Les entreprises industrielles face à l’urgence de la sécurisation
L’enquête met en lumière une prise de conscience accrue des risques d’approvisionnement chez les donneurs d’ordre industriels. Notre enquête de terrain montre une diversité de leviers à la portée des entreprises. La matrice suivante propose une représentation synthétique de leurs caractéristiques. Elle distingue, d’une part, les mécanismes de marché (notamment la diversification des fournisseurs) rapidement actionnables par les directions achats et, d’autre part, les leviers plus structurants (l’intégration verticale ou la substitution matière), nécessitant un engagement stratégique plus fort de la direction générale et des investissements de long terme. A titre d’illustration, au lendemain du déclenchement de la guerre en Ukraine, les groupes Airbus et Safran, acteurs majeurs de l’industrie aéronautique et de défense, ont réduit leur exposition au titane russe en diversifiant leurs sources d’approvisionnement et en rachetant leur fournisseur Aubert & Duval.
Pour autant, l’étude souligne également que ces leviers ont un coût et leur efficacité peut se révéler fragile.
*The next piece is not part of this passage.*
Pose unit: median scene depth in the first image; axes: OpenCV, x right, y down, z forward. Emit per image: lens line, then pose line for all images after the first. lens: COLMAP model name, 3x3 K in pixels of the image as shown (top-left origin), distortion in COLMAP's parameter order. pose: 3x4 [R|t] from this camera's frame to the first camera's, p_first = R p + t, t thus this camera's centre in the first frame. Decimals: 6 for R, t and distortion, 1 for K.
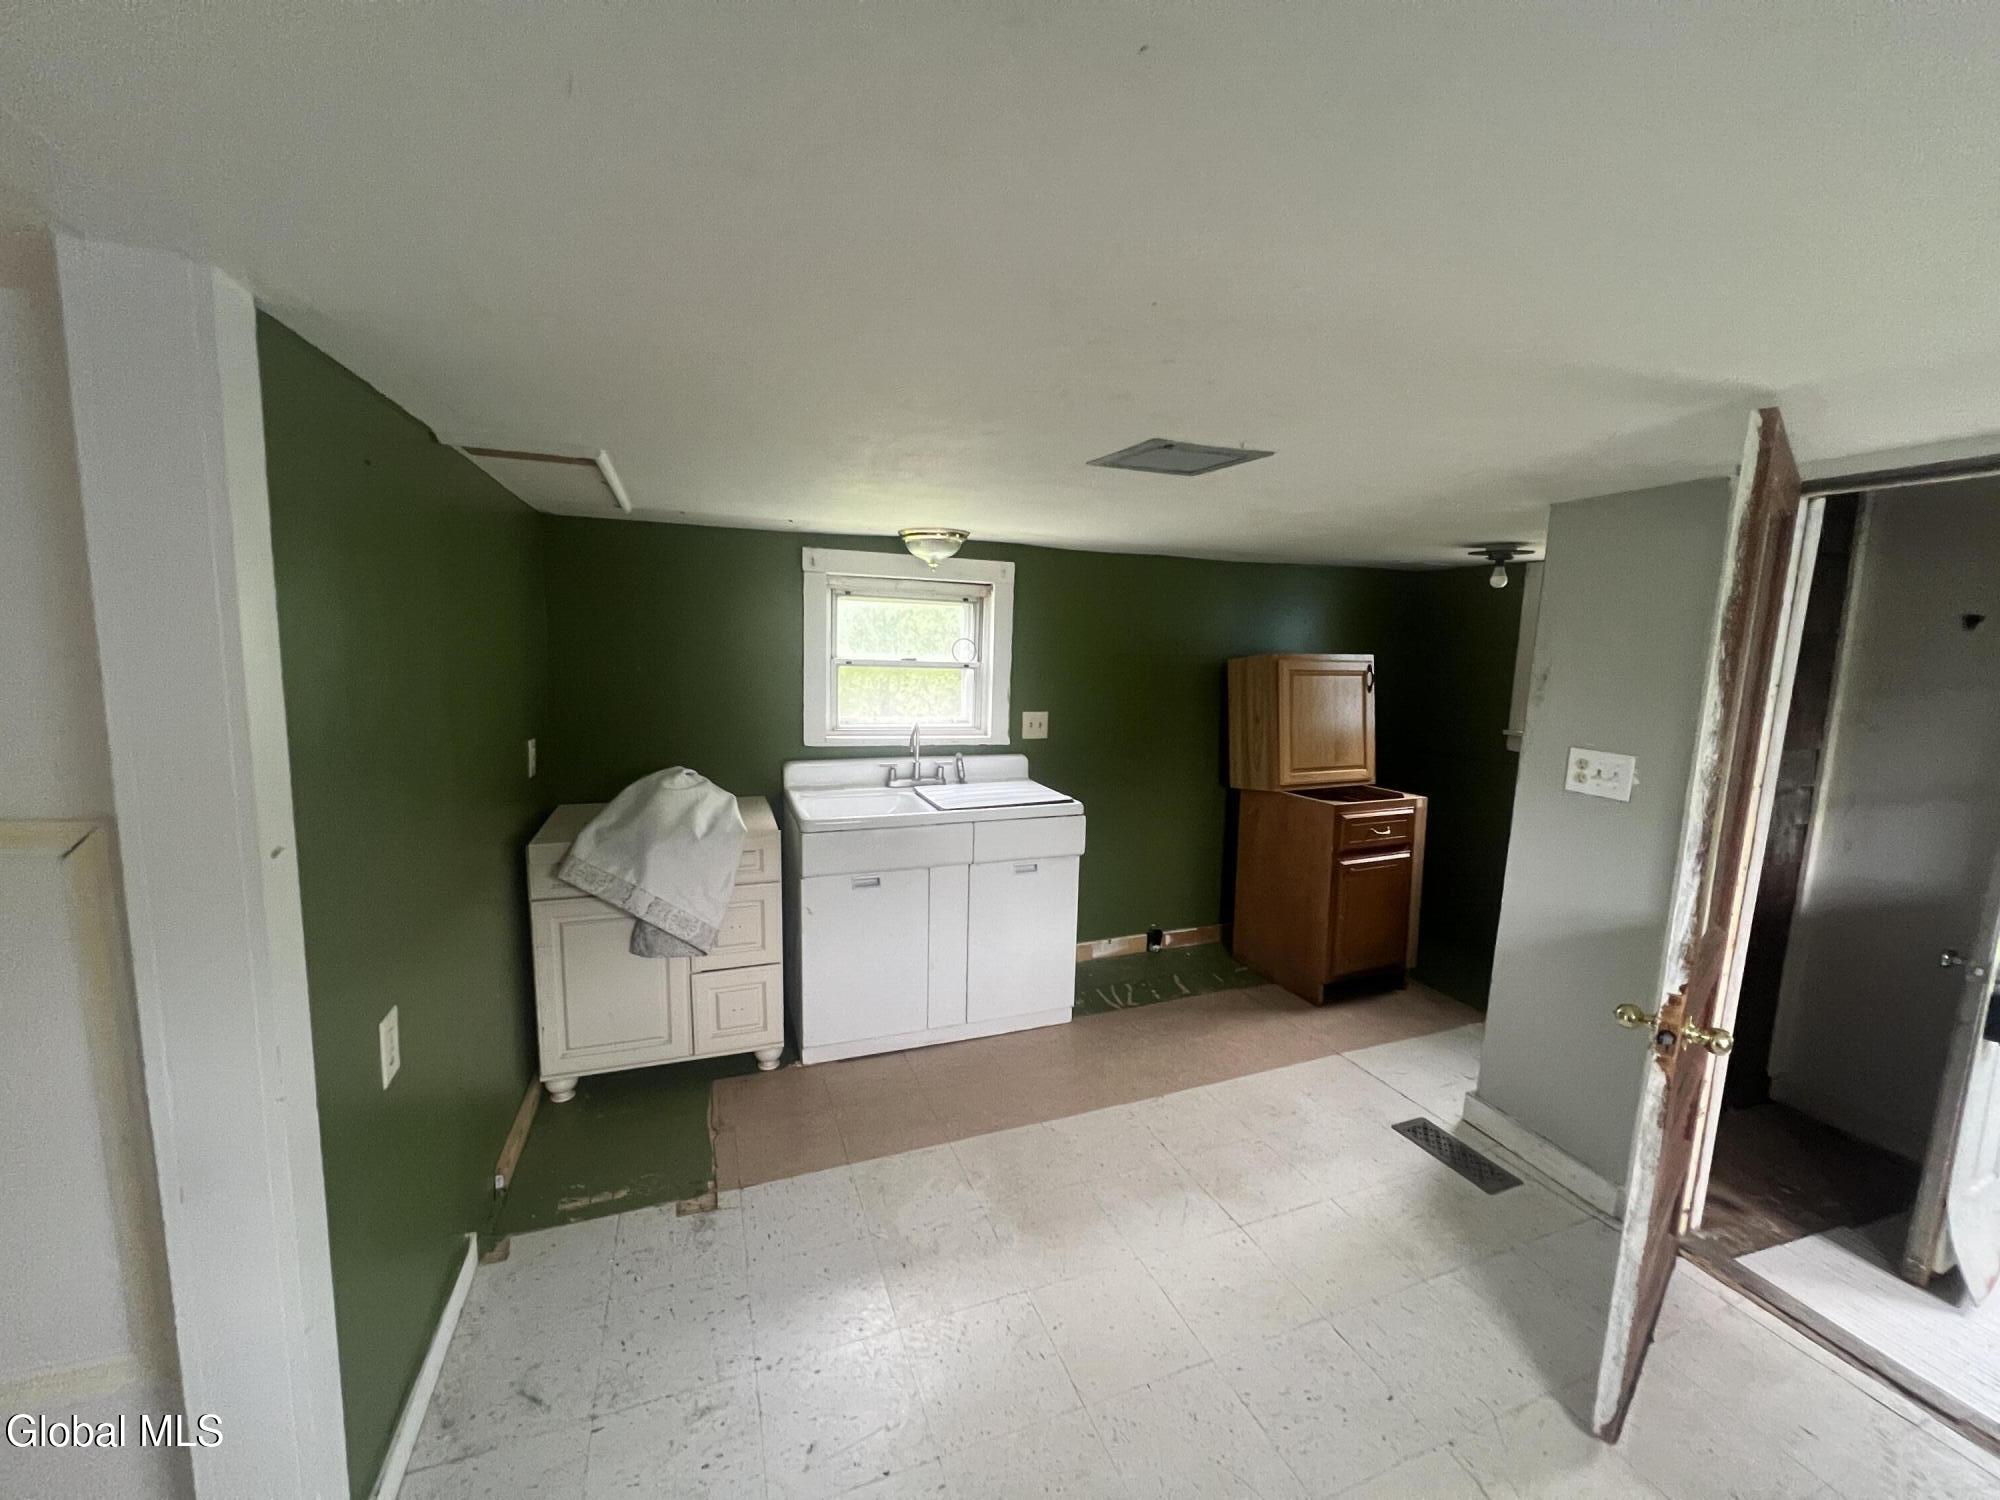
lens RADIAL K [[794.0, 0, 996.5], [0, 794.0, 746.4], [0, 0, 1]] dist [-0.002940, 0.001338]
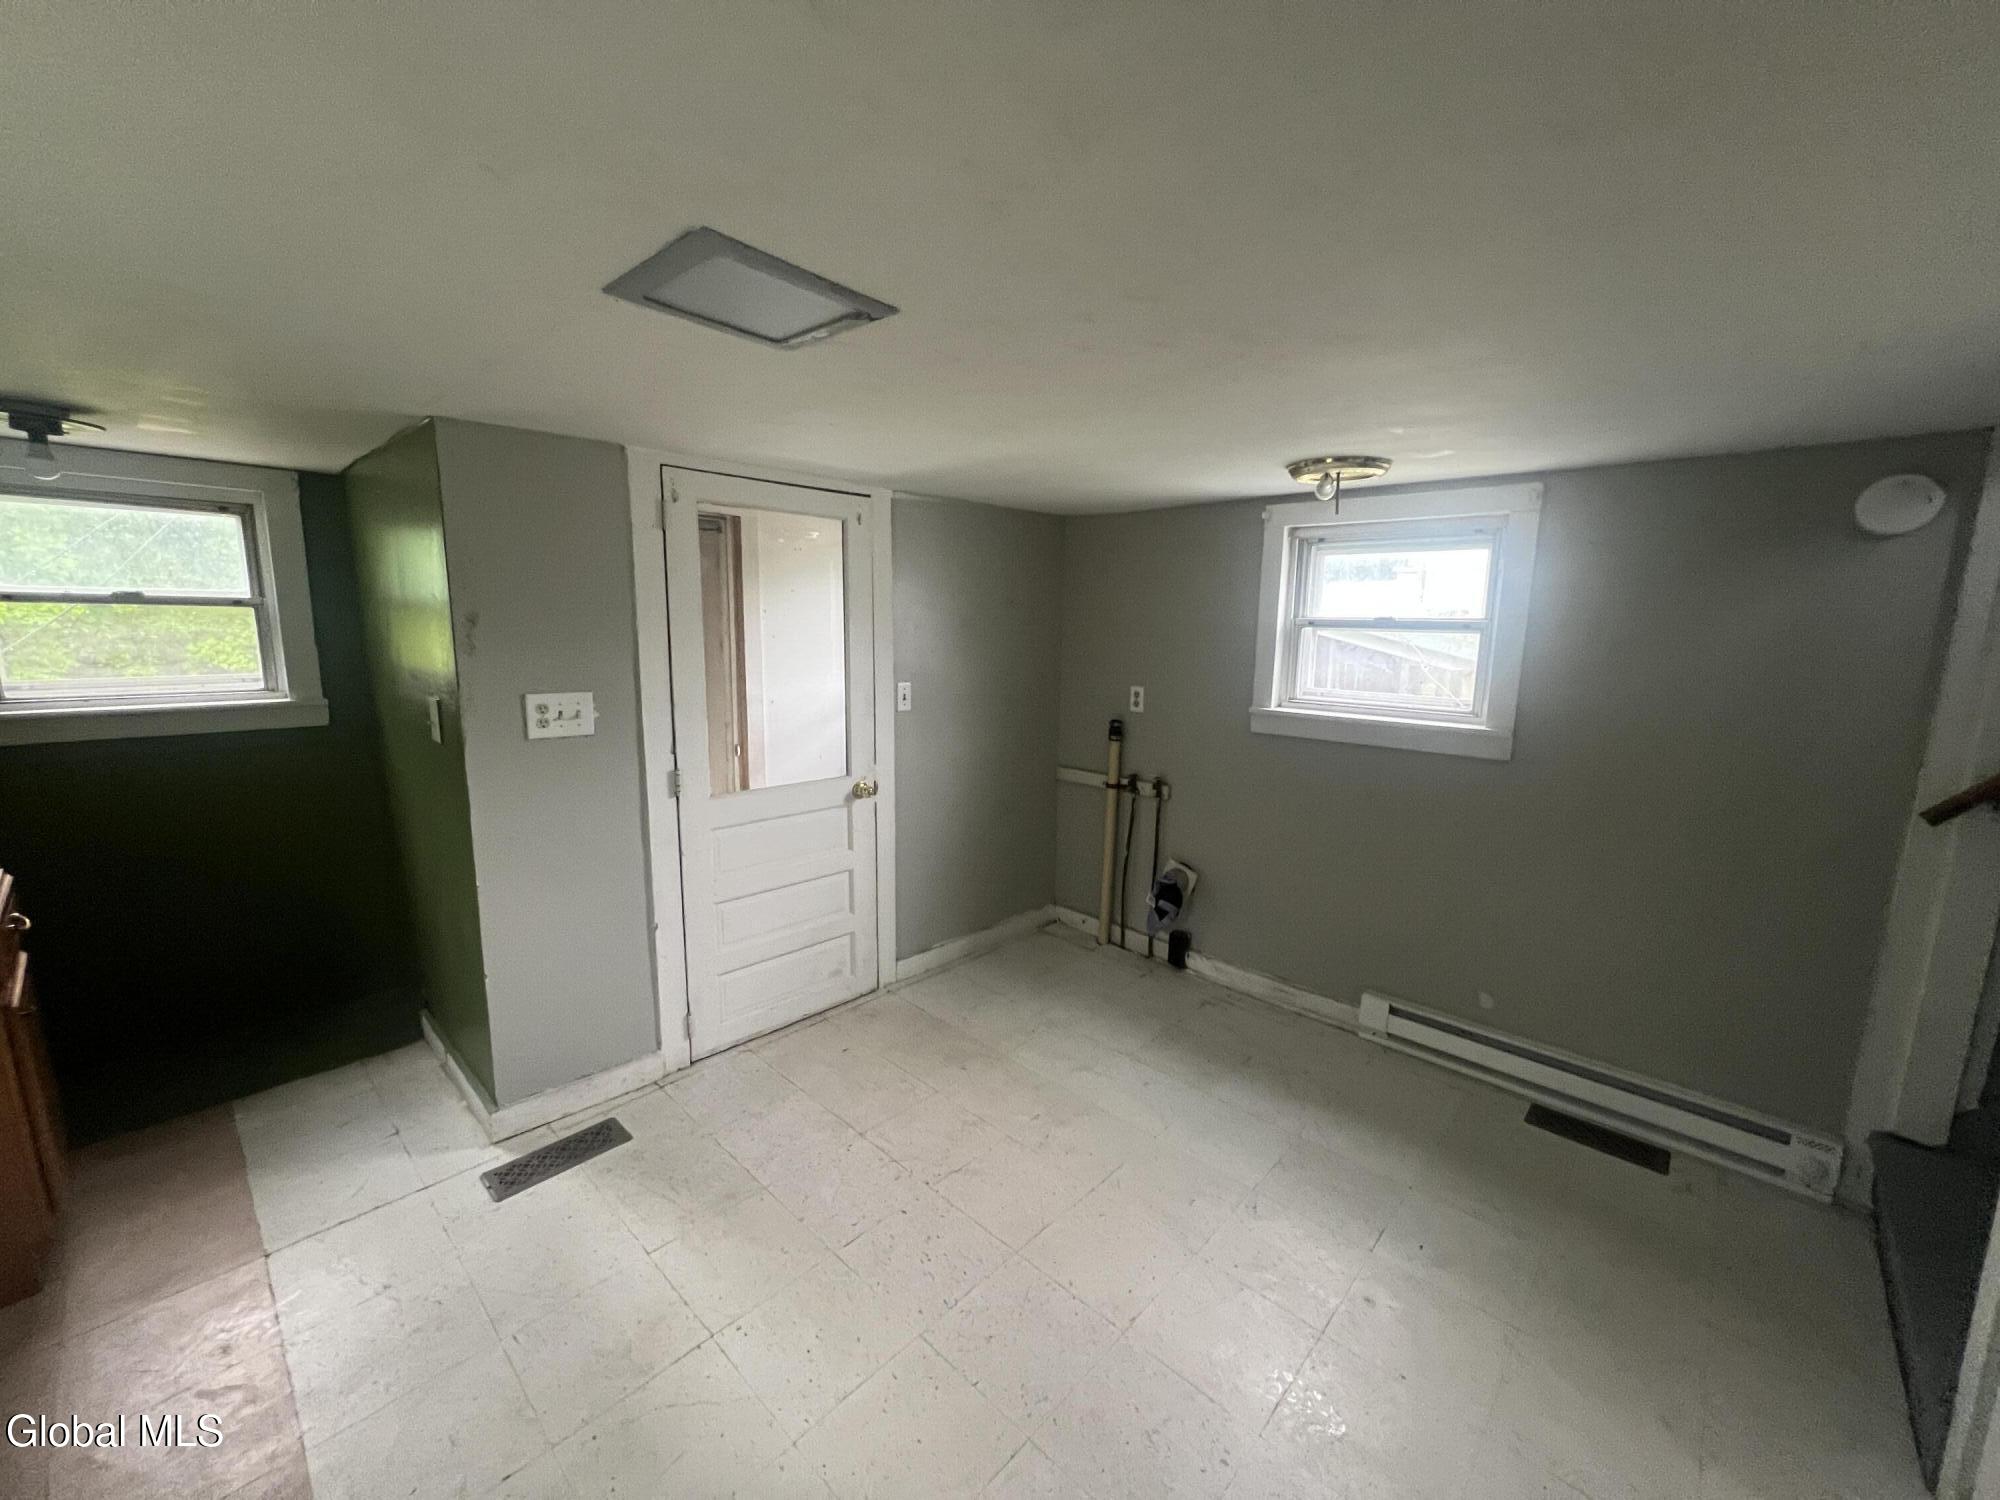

La diversification du sourcing peut ainsi engendrer des surcoûts logistiques et masquer une dépendance persistante en amont de la chaîne ; l’intégration verticale se heurte aux fortes barrières à l’entrée qui caractérisent chaque maillon, de l’extraction du minerai à l’assemblage, et ne protège pas totalement des chocs exogènes, tels que des mesures protectionnistes ; enfin, la substitution matière reste conditionnée à des avancées technologiques souvent lentes et incertaines, et peut se limiter à déplacer la dépendance vers d’autres éléments du tableau de Mendeleïev. Au regard de leur limite respective, la sécurisation globale de la chaîne d’approvisionnement dépend d’un mix de ces solutions.
La lente relocalisation des approvisionnements
Pour relocaliser des activités minières et métallurgiques et développer le recyclage de métaux, la France – notamment dans le cadre de France 2030, a injecté en cumulé 1,1 milliard d’euros depuis 2022. Dans ce contexte, de nouvelles filières nationales émergent et se développent : dans le recyclage de terres rares Carester et MagREEsource, qui traitent les aimants permanents, pourraient couvrir l’intégralité de la demande française d’ici 2030. ème La France s’apprête par ailleurs à héberger une filière d’extraction et de raffinage de lithium, augurant ainsi une relance inédite et historique de l’activité minière sur le territoire métropolitain. Toutefois, cette régionalisation de l’approvisionnement fait face de nombreux freins : économiques au regard de la forte concurrence chinoise, locaux en lien avec la faible acceptabilité des projets miniers, ou encore la fuite des métaux recyclables à l’étranger. A ce titre, la France est aujourd’hui le 2 exportateur net de déchets de métaux non ferreux de l’UE. Autant de freins dont la levée appelle, selon les entreprises interrogées, à des mesures de soutien en France et en Europe : financières, douanières, administratives… à défaut d’un soutien public fort, l’offre européenne restera réservée aux entreprises pouvant en assumer les éventuels surcoûts.